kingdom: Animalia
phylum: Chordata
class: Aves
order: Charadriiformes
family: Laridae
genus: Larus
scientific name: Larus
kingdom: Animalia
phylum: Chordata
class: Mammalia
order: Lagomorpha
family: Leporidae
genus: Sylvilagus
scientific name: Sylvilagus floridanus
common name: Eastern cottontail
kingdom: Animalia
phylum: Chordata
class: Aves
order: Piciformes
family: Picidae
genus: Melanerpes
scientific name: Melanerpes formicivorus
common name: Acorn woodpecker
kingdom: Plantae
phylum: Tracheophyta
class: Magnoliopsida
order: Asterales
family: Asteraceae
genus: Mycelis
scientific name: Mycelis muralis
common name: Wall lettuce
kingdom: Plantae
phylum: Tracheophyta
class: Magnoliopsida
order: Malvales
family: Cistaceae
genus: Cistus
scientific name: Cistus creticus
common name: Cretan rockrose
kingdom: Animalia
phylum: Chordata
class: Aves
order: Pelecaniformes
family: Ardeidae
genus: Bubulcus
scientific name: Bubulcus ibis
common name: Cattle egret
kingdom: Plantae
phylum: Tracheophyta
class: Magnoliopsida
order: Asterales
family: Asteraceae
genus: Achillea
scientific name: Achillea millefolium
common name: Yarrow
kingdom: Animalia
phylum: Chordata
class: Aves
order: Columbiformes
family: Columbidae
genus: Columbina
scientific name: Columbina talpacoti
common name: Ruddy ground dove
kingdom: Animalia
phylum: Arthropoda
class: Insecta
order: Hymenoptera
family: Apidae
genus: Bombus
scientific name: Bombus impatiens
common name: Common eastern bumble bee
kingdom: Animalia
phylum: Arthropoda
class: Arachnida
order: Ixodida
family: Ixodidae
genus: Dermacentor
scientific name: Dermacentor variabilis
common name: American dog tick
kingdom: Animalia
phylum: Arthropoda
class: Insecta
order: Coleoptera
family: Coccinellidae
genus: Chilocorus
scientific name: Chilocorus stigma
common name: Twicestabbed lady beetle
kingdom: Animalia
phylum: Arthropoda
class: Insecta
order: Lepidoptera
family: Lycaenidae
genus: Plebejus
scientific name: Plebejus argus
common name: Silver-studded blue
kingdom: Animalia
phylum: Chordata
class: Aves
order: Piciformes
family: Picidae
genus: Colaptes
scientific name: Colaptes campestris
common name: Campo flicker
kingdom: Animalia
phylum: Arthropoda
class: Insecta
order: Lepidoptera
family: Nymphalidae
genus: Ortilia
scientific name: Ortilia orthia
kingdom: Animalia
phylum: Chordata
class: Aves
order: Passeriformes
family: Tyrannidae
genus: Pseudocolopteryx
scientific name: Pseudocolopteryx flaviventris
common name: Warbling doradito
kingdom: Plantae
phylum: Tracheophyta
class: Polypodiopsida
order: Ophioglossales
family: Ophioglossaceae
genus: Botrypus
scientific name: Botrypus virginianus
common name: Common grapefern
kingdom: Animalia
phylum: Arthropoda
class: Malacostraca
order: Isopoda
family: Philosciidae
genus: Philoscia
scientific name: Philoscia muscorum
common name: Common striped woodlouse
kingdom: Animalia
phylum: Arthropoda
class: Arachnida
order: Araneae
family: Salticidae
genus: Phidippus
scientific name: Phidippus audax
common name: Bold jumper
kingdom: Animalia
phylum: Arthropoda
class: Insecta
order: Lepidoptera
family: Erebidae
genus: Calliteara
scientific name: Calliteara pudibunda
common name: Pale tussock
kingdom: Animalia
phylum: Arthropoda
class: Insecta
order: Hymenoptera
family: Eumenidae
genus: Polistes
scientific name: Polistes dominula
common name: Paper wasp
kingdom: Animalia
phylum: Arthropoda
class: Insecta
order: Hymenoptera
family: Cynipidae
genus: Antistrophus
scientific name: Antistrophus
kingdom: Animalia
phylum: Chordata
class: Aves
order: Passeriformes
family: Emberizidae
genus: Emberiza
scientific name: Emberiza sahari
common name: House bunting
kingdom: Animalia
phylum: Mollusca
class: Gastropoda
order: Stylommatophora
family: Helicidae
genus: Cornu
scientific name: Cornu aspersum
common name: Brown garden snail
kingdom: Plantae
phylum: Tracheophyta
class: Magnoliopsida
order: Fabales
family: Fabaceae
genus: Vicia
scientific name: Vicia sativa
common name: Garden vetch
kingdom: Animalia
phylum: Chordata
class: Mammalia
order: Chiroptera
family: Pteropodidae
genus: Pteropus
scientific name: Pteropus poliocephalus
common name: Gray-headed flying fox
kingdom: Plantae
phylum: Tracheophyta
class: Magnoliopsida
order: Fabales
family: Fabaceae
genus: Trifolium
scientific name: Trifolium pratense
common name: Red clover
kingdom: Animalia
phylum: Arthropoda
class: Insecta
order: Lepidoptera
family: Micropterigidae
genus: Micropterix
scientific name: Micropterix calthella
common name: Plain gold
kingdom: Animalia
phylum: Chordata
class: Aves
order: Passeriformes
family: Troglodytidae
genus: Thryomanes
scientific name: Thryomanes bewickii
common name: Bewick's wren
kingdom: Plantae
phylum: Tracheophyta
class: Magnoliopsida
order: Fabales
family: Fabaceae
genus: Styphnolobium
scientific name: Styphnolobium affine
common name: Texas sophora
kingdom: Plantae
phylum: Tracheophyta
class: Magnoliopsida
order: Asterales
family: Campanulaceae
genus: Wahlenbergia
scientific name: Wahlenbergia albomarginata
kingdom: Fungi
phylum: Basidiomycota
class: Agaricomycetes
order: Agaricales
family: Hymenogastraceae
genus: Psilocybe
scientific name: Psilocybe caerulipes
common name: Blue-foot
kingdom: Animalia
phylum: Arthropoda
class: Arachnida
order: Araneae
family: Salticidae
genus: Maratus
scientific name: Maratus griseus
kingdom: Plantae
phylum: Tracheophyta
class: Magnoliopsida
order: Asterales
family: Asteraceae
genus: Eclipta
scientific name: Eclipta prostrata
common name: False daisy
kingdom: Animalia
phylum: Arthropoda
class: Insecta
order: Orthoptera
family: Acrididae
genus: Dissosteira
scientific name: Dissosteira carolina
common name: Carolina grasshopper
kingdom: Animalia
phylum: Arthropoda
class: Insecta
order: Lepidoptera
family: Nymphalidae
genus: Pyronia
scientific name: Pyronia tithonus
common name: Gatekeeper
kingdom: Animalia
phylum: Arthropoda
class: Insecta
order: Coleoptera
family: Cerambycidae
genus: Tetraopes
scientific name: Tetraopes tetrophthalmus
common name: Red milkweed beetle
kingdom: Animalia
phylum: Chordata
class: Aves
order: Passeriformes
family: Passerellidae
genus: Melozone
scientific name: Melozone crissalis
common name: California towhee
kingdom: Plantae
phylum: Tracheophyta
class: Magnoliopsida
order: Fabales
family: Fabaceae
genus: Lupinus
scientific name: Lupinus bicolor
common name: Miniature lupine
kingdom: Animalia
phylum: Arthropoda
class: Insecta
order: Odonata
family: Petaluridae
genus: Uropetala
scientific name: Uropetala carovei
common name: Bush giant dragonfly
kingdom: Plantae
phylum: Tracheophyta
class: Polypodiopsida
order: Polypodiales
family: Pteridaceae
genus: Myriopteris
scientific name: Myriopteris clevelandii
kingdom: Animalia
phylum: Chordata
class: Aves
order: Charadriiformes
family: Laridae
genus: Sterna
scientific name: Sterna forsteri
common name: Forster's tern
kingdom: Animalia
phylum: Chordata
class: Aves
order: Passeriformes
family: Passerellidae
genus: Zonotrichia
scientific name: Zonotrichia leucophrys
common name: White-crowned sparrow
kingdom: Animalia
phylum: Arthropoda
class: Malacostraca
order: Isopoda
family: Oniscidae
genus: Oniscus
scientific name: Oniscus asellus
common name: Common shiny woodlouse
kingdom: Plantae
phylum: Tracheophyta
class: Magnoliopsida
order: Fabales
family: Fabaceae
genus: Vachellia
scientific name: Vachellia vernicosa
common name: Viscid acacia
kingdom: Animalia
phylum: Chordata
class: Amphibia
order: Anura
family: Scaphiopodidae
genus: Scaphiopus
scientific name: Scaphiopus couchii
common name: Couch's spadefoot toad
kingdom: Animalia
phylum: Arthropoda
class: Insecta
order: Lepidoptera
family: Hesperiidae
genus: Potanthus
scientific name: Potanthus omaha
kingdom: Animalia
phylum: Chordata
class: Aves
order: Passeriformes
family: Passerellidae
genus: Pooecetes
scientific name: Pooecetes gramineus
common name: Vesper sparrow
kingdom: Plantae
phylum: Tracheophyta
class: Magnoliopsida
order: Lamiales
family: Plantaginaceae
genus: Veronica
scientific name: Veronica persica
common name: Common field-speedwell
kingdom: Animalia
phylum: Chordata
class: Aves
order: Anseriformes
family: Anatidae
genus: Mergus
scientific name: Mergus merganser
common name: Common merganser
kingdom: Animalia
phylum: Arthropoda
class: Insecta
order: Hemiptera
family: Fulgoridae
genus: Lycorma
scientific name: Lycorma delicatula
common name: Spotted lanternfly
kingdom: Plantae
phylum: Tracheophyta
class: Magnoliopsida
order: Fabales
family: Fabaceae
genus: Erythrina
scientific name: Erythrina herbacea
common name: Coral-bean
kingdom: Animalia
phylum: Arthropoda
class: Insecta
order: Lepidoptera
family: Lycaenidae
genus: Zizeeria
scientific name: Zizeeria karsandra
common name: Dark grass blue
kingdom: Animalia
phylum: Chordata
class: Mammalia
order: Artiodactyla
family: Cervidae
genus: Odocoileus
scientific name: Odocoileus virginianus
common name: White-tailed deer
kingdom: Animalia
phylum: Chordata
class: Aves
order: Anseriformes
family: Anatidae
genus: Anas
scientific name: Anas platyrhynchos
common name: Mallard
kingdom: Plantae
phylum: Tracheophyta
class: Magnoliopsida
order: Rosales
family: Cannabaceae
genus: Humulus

GIVEN PROBLEM: Can you reproduce the records above word for word, from their first line through the line containing "scientific name: Bombus impatiens", with that line included?

RESPONSE TO THE EXERCISE:
kingdom: Animalia
phylum: Chordata
class: Aves
order: Charadriiformes
family: Laridae
genus: Larus
scientific name: Larus
kingdom: Animalia
phylum: Chordata
class: Mammalia
order: Lagomorpha
family: Leporidae
genus: Sylvilagus
scientific name: Sylvilagus floridanus
common name: Eastern cottontail
kingdom: Animalia
phylum: Chordata
class: Aves
order: Piciformes
family: Picidae
genus: Melanerpes
scientific name: Melanerpes formicivorus
common name: Acorn woodpecker
kingdom: Plantae
phylum: Tracheophyta
class: Magnoliopsida
order: Asterales
family: Asteraceae
genus: Mycelis
scientific name: Mycelis muralis
common name: Wall lettuce
kingdom: Plantae
phylum: Tracheophyta
class: Magnoliopsida
order: Malvales
family: Cistaceae
genus: Cistus
scientific name: Cistus creticus
common name: Cretan rockrose
kingdom: Animalia
phylum: Chordata
class: Aves
order: Pelecaniformes
family: Ardeidae
genus: Bubulcus
scientific name: Bubulcus ibis
common name: Cattle egret
kingdom: Plantae
phylum: Tracheophyta
class: Magnoliopsida
order: Asterales
family: Asteraceae
genus: Achillea
scientific name: Achillea millefolium
common name: Yarrow
kingdom: Animalia
phylum: Chordata
class: Aves
order: Columbiformes
family: Columbidae
genus: Columbina
scientific name: Columbina talpacoti
common name: Ruddy ground dove
kingdom: Animalia
phylum: Arthropoda
class: Insecta
order: Hymenoptera
family: Apidae
genus: Bombus
scientific name: Bombus impatiens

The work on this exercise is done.